Can a volcano be explosive in the deep sea? What about violent? What about mildly aggravated?
Historically, we’ve assumed the answer to be no. Explosive eruptions were thought to be absent at depths below the critical point for seawater around 3000m. Combine this with the lack of evidence for a pyroclastic deposit [rock materials formed by fragmentation as a result of volcanic action] below 3,000m. On top of that add the hypothesis that mid-ocean-ridge basalts do not possess the volatility to produce impressive eruptions at high pressures.
A group of researchers report this week in Nature provide evidence of pyroclastic deposits on the Gakkel ridge in the Arctic Basin at 4000m.
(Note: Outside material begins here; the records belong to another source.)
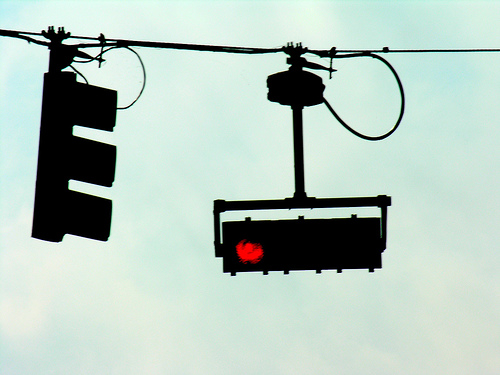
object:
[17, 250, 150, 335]
cloud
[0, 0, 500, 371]
sky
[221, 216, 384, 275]
traffic light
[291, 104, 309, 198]
pole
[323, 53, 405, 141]
lines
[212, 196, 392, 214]
base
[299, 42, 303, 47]
screw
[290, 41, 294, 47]
screw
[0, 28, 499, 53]
electrical line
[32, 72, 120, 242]
traffic light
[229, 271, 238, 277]
slot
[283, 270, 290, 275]
slot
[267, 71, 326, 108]
rotating piece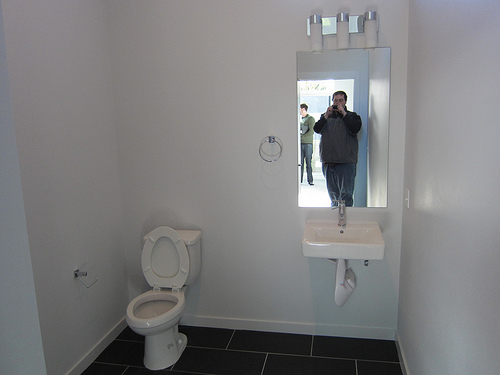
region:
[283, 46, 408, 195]
a bathroom mirror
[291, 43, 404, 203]
a person taking a picture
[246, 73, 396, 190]
a man taking a picture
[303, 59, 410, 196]
taking a picture in the mirror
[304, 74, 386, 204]
man taking picture in the mirror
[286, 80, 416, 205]
person taking picture in the bathroom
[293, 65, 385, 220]
man taking picture in bathroom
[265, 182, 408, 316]
a white bathroom sink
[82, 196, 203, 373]
a white bathroom toilet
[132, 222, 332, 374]
a toilet on black tile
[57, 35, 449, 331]
man taking picture of bathroom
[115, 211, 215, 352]
white ceramic toilet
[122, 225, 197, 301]
white toilet with seat and lid up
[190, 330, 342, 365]
large rectangular black tiles on floor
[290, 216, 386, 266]
small white sink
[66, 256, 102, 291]
toilet paper holder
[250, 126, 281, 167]
small silver towel holder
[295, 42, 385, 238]
rectangular mirror over sink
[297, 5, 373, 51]
silver slights above mirror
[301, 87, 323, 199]
one man in background refelction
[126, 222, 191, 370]
A clean white toilet with the lid and seat up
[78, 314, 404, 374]
A black tile floor with a brick-like pattern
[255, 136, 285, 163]
An empty circular towel holder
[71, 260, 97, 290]
A silver toilet paper holder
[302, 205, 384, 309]
A clean, plain white sink with a high silver faucet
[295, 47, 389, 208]
A tall mirror above the sink with two men reflected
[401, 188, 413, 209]
A white light switch on the white wall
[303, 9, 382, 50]
A light fixture with three separate lighting elements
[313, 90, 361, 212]
A chubby man with short hair taking a photograph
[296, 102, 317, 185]
A thin man waiting in the doorway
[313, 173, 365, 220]
Person wearing dark pants.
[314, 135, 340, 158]
Person wearing gray coat.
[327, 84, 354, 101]
Person has dark brown hair.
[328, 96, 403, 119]
Glasses on person's face.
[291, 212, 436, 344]
Sink is attached to wall.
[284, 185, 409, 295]
Sink is white in color.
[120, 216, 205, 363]
Toilet is white in color.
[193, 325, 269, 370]
Dark ceramic tiles on the ground.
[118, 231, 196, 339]
Toilet seat is up.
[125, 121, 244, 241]
Walls are painted white in bathroom.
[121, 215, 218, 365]
The toilet.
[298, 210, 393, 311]
The bathroom sink.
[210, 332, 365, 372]
Black tile in the bathroom.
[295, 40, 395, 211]
The bathroom mirror.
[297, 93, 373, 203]
Two men are reflected in the bathroom mirror.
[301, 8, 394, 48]
Three lights are above the mirror.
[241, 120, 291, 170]
An empty towel rack.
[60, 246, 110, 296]
A toilet paper roll holder.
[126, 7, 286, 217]
The white wall in the bathroom.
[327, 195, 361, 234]
The faucet on the bathroom sink.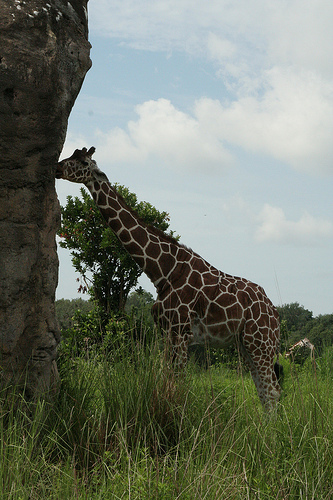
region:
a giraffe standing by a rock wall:
[53, 144, 294, 426]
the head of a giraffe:
[52, 140, 101, 187]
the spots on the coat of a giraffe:
[190, 280, 250, 328]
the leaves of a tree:
[66, 209, 97, 247]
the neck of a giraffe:
[93, 180, 182, 280]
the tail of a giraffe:
[269, 329, 286, 393]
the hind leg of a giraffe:
[242, 327, 282, 424]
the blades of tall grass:
[70, 327, 185, 471]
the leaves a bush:
[59, 304, 106, 353]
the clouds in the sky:
[156, 47, 282, 190]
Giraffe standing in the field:
[43, 132, 282, 397]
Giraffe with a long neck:
[86, 183, 193, 293]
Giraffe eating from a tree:
[49, 144, 107, 207]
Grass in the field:
[78, 330, 192, 453]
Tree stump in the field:
[283, 325, 317, 371]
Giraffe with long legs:
[242, 300, 290, 429]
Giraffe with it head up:
[56, 145, 107, 195]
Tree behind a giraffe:
[76, 198, 134, 309]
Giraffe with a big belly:
[184, 291, 244, 346]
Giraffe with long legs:
[139, 280, 207, 431]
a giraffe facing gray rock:
[56, 144, 286, 435]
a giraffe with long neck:
[82, 184, 191, 296]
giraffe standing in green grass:
[0, 346, 332, 499]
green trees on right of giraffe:
[56, 182, 182, 374]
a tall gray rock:
[0, 0, 93, 462]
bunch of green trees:
[55, 286, 332, 345]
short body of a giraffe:
[150, 276, 282, 349]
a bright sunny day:
[54, 0, 332, 317]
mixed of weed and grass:
[0, 339, 332, 499]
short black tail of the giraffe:
[272, 346, 285, 391]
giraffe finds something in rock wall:
[39, 141, 283, 446]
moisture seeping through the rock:
[2, 57, 58, 386]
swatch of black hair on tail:
[268, 361, 294, 398]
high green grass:
[1, 323, 332, 499]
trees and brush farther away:
[41, 276, 332, 355]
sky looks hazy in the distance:
[90, 10, 323, 315]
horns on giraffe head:
[74, 141, 98, 155]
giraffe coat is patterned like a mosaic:
[82, 171, 285, 366]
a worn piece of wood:
[282, 331, 322, 391]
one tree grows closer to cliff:
[58, 189, 172, 365]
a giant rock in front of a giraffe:
[0, 0, 91, 407]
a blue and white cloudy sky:
[54, 1, 331, 316]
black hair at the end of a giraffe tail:
[274, 361, 284, 390]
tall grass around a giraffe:
[1, 336, 332, 499]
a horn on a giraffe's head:
[89, 144, 96, 153]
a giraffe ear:
[92, 169, 108, 184]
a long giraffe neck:
[87, 179, 179, 291]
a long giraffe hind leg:
[242, 329, 284, 419]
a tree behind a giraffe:
[61, 179, 176, 351]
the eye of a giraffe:
[81, 159, 88, 166]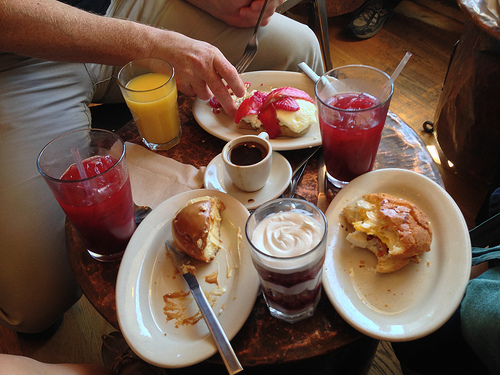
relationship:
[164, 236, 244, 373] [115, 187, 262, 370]
knife on plate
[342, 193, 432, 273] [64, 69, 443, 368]
sandwich on table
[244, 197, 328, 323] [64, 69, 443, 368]
milk shake on table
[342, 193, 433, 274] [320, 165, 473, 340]
sandwich on plate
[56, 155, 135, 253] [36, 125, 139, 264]
juice in glass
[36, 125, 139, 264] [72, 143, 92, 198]
glass with straw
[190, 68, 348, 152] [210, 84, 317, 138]
plate has shortcake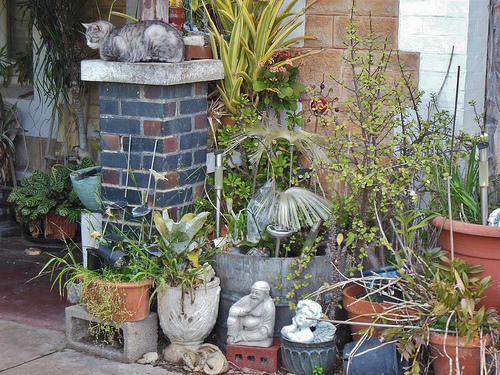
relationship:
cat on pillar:
[82, 13, 182, 73] [87, 66, 217, 240]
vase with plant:
[168, 293, 218, 362] [147, 210, 227, 287]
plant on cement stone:
[84, 273, 152, 332] [66, 313, 148, 363]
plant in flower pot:
[147, 210, 227, 287] [350, 337, 412, 370]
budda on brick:
[234, 289, 276, 344] [232, 347, 282, 370]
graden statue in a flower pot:
[234, 289, 276, 344] [350, 337, 412, 370]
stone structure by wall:
[240, 266, 294, 285] [309, 33, 356, 78]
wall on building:
[309, 33, 356, 78] [301, 5, 486, 147]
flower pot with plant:
[350, 337, 412, 370] [147, 210, 227, 287]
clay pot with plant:
[47, 205, 73, 249] [147, 210, 227, 287]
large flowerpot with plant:
[436, 214, 492, 317] [147, 210, 227, 287]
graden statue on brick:
[234, 289, 276, 344] [232, 347, 282, 370]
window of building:
[1, 12, 43, 101] [301, 5, 486, 147]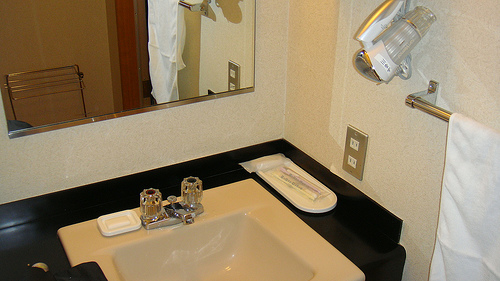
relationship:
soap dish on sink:
[97, 209, 142, 239] [57, 177, 366, 281]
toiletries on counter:
[239, 152, 338, 214] [0, 156, 406, 280]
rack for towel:
[406, 80, 452, 124] [428, 111, 499, 280]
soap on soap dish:
[106, 217, 130, 228] [97, 209, 142, 239]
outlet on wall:
[341, 125, 368, 182] [284, 0, 499, 281]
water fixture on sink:
[140, 178, 204, 231] [57, 177, 366, 281]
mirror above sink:
[0, 1, 258, 139] [57, 177, 366, 281]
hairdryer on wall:
[353, 0, 437, 87] [284, 0, 499, 281]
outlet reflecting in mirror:
[226, 59, 241, 92] [0, 1, 258, 139]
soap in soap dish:
[106, 217, 130, 228] [97, 209, 142, 239]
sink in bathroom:
[57, 177, 366, 281] [2, 1, 499, 280]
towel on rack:
[428, 111, 499, 280] [406, 80, 452, 124]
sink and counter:
[57, 177, 366, 281] [0, 156, 406, 280]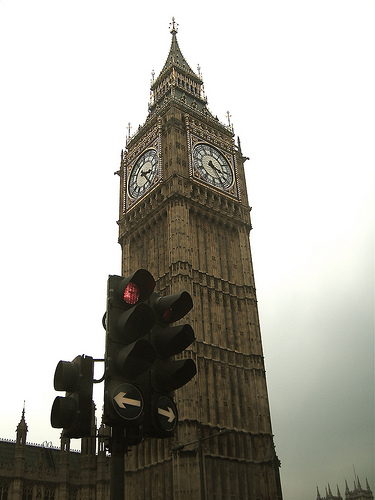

In the abstract the authors note a large area “blanketed” with deposits including bubble wall fragments.
Well…that raises some questions.
Figure 2: a, Frame grab from a high-definition video camera taken on the south side of Duque’s hill (see Fig. 1 for location). About 10 cm (visually estimated and confirmed during sampling) of pyroclastic material is piled atop a high-standing, weathered, pillow feature. The exoskeleton of an as yet unidentified species of hexactinellid sponge23 is visible in the foreground. b, High-definition video frame grab of talus blocks possibly representing ejecta from a vulcanian explosion on Oden volcano (see Fig. 1 for location). c, Glassy, granular, pyroclastic material. d, Bubble wall fragment from pyroclastic deposit.